International trade has also “recently entered a new phase of global rights licensing,” Ford noted.
“Distributors have had to adapt over the past two years and have shown a lot of flexibility. We have seen new models emerge that will remain in the future. Everyone learned to work together rather than against each other,” observed Chloé Marquet of Studiocanal.
The market is increasingly mixed, with sales agents looking to land theater in larger parts of Europe, or streamers or TV, even by region or territory by territory, Moszkowicz noted.
“Today, anything is possible. Any configuration,” Garrett said. “We need to release films that we believe appeal to both theatrical buyers and platforms, although streamers tend to seek out more genre-focused content: action thriller, comedy, romantic comedy, sci-fi,” he added.
During the pandemic, major international distributors have significantly adapted their release strategies and buying approach so that they are somewhat less reliant on U.S. or even local theatrical performances, Ford observed. This “creates a more even ground alongside the seven to eight hungry global streaming buyers. There is definitely more balance in the market.
A new era still raises many questions. One is streamer acquisition strategies. “We could have some surprises in Cannes,” Gaget said. New players like MGM-Amazon and Warner-HBO are in a good position to acquire material while Netflix and Amazon may be more passive.

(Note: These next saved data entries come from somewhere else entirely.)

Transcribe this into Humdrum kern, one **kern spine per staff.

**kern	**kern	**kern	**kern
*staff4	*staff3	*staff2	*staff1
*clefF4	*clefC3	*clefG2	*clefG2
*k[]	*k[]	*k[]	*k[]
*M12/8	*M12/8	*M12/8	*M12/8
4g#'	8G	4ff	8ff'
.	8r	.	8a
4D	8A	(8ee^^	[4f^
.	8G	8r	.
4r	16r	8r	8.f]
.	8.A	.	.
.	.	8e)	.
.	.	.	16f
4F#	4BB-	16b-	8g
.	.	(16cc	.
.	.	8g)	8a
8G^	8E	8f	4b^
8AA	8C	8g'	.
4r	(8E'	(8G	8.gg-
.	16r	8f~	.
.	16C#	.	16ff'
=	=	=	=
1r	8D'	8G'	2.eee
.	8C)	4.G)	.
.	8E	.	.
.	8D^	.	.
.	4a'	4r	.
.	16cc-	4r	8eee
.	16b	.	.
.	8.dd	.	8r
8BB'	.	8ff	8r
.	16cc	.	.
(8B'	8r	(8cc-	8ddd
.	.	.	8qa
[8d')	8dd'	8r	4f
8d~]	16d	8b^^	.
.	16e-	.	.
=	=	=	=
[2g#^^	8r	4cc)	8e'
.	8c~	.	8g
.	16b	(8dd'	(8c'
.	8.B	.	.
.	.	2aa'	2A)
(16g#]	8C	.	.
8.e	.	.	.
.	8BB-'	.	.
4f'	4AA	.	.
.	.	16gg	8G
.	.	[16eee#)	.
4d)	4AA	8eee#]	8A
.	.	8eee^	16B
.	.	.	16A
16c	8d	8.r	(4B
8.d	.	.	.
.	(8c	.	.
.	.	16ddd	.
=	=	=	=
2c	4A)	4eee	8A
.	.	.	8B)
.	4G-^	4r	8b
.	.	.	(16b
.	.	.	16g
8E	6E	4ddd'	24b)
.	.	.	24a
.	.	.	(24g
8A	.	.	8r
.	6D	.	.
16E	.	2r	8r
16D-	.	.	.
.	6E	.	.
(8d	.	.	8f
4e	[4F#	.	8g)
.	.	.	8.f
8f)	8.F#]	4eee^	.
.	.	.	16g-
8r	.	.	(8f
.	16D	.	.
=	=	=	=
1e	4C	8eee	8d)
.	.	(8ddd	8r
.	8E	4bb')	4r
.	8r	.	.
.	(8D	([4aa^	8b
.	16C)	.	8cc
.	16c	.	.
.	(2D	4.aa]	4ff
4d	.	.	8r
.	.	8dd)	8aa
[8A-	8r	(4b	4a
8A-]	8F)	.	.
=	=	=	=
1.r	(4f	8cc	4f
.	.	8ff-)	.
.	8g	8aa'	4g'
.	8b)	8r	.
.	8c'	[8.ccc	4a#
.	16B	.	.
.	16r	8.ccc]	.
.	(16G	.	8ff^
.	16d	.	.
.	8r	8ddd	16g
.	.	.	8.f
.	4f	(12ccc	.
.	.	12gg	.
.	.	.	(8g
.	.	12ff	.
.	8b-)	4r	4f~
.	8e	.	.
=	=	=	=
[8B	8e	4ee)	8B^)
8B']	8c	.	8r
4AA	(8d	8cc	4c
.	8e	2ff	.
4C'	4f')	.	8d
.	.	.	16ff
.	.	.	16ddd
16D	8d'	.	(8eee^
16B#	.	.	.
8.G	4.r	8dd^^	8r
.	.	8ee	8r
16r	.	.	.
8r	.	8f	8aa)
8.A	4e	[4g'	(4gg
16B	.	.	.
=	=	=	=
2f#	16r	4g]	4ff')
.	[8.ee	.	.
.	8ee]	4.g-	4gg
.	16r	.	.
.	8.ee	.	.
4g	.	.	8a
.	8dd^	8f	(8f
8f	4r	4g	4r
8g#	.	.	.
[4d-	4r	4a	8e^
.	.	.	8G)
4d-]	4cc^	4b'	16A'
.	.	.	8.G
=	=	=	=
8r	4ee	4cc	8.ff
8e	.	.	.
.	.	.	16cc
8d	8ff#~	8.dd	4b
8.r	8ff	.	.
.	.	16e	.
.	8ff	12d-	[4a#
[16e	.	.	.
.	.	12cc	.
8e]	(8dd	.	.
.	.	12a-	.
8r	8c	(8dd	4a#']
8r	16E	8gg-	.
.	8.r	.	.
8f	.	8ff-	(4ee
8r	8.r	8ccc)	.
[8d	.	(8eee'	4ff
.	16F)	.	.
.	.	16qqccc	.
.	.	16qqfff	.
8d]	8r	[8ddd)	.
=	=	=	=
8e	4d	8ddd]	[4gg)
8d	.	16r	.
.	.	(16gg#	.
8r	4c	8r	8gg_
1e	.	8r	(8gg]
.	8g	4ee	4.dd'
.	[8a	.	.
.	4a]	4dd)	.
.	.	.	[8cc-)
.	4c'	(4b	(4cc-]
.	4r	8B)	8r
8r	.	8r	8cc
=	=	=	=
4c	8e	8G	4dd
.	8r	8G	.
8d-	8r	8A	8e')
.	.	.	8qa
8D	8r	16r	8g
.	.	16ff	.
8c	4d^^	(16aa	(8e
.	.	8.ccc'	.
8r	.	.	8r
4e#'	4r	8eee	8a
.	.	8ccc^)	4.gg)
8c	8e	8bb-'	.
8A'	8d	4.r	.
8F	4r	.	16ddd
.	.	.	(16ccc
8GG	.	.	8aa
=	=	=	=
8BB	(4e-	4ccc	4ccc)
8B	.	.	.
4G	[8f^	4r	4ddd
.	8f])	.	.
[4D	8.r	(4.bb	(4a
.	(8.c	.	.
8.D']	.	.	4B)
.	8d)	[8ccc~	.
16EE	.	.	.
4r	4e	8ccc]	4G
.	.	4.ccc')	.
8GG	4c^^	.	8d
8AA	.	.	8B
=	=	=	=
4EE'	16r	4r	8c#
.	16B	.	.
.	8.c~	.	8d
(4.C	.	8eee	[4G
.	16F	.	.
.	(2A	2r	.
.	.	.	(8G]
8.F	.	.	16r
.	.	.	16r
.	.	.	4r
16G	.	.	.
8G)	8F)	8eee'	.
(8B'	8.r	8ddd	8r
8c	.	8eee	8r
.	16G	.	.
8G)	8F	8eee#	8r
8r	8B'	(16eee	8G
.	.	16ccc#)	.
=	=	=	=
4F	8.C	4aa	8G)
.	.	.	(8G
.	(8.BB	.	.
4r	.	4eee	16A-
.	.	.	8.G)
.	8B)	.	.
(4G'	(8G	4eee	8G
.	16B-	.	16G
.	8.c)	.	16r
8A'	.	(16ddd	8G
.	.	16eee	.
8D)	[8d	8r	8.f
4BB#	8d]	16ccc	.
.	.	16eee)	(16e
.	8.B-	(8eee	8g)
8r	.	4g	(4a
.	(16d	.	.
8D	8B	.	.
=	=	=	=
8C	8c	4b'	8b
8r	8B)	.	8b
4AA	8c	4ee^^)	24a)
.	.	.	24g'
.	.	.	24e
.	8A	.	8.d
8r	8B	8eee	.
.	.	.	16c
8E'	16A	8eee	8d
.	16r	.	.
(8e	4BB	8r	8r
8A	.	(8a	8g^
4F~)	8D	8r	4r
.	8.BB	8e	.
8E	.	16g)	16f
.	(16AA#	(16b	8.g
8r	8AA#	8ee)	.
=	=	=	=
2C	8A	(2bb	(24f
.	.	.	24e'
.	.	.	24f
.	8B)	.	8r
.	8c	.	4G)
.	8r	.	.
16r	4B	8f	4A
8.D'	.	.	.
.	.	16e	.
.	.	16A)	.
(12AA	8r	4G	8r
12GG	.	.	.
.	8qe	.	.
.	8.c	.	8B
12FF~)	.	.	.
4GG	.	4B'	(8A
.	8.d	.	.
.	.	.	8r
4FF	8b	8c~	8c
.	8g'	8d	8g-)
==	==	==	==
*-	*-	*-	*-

Supported by a powerful new streaming ancillary, sSome distributors are bullish on acquisitions. Last year, IFC Films came to Cannes with a pair of competing films already on its lineup, such as “Benedetta,” “Paris, 13th Arrondissement” and “Bergman Island.” This year, said IFC’s Arianna Bocco, the company is actively planning for 2023 and could buy “one or two big movies.”
IFC Films is having an “opportunistic good time,” she added. “Now we are entering Cannes with more influence and a mindset that we are a powerhouse and not just an independent.”